▸ **PASSAGE PROPOSÉ**
Il va certes falloir faire avec, et réinventer une offre, mais c’est toujours la culture qui paie pour d’autres, et qu’on fait passer pour dépensière, alors qu’elle est investissement.

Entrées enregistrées
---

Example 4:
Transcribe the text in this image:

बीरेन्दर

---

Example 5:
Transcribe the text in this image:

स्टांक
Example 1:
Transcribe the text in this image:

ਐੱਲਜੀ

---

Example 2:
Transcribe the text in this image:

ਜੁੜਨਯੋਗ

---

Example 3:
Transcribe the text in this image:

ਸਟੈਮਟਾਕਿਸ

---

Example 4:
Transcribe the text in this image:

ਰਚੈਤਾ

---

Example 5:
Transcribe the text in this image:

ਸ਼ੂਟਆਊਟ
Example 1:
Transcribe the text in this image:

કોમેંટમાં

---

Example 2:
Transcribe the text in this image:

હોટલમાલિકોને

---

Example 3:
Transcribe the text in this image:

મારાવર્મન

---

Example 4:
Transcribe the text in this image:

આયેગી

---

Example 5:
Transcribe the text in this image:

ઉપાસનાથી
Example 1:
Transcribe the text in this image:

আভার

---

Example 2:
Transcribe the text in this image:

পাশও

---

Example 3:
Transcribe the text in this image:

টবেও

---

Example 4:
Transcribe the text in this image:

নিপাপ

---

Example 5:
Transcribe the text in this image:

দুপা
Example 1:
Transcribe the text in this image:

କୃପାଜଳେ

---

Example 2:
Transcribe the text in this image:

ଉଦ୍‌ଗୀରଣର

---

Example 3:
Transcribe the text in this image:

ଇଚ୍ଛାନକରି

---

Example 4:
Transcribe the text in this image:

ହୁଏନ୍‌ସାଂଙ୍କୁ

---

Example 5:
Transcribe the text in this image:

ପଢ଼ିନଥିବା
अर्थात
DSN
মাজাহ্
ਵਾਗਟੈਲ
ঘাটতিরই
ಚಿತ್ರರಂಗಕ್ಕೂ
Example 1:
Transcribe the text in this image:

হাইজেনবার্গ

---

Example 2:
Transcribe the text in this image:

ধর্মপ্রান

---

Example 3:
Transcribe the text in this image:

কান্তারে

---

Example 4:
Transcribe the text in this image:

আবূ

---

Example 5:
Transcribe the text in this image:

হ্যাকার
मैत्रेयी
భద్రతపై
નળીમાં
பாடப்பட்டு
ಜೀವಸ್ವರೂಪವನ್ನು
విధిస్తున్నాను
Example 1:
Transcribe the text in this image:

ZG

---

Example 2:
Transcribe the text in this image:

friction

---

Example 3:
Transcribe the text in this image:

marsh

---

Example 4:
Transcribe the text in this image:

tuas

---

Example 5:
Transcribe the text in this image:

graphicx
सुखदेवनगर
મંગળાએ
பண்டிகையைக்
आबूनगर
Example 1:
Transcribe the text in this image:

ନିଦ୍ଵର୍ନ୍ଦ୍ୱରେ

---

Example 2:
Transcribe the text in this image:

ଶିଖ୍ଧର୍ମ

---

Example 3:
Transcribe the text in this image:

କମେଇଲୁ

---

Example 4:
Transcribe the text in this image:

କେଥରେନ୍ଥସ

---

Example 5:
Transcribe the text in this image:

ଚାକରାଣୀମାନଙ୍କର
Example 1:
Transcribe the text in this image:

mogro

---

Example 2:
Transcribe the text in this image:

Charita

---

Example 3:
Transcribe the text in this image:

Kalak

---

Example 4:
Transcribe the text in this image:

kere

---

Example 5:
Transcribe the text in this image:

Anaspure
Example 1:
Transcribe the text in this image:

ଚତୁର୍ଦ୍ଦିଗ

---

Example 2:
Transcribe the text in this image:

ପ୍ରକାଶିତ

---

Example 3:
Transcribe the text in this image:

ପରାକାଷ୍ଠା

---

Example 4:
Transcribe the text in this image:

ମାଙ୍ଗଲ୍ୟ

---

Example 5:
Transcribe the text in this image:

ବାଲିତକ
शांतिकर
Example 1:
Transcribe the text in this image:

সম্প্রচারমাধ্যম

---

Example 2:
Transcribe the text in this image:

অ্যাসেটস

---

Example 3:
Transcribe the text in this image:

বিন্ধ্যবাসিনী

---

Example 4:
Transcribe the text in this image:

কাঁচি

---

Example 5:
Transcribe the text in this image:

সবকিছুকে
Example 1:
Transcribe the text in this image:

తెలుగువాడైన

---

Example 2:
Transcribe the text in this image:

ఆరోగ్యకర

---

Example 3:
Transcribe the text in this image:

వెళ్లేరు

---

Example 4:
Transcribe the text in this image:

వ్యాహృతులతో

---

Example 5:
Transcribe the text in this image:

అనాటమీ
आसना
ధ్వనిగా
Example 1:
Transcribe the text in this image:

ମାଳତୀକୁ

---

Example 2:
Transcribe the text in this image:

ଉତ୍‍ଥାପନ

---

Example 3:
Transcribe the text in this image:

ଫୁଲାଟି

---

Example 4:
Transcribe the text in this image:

▸ **CONSIGNE 1**
D'après le passage proposé sur la culture, pourquoi est-il contestable de faire passer la culture pour dépensière ? Répondez en une à trois phrases.
▸ **CONSIGNE 2**
Poursuivez le passage consacré à la culture à partir de sa dernière phrase.

▸ **RÉPONSE FINALE 1**
Parce que, selon le passage, la culture est en réalité un investissement et non une dépense. Le texte souligne en outre que c'est toujours elle qui paie pour d'autres.

▸ **RÉPONSE FINALE 2**
Cela se passe dans la capitale de la musique classique, là où elle est le moins « élitiste » pour reprendre les termes d’un ramassis d’édiles français imbéciles et indignes, dans une ville dont l’identité est d’abord culturelle, parce que c’est la culture qui fait le prestige de l’Autriche, plus que le ski, l’Eurovision, et l’escalope viennoise.
Encore une lumière de l’Europe gouvernée par des aveugles.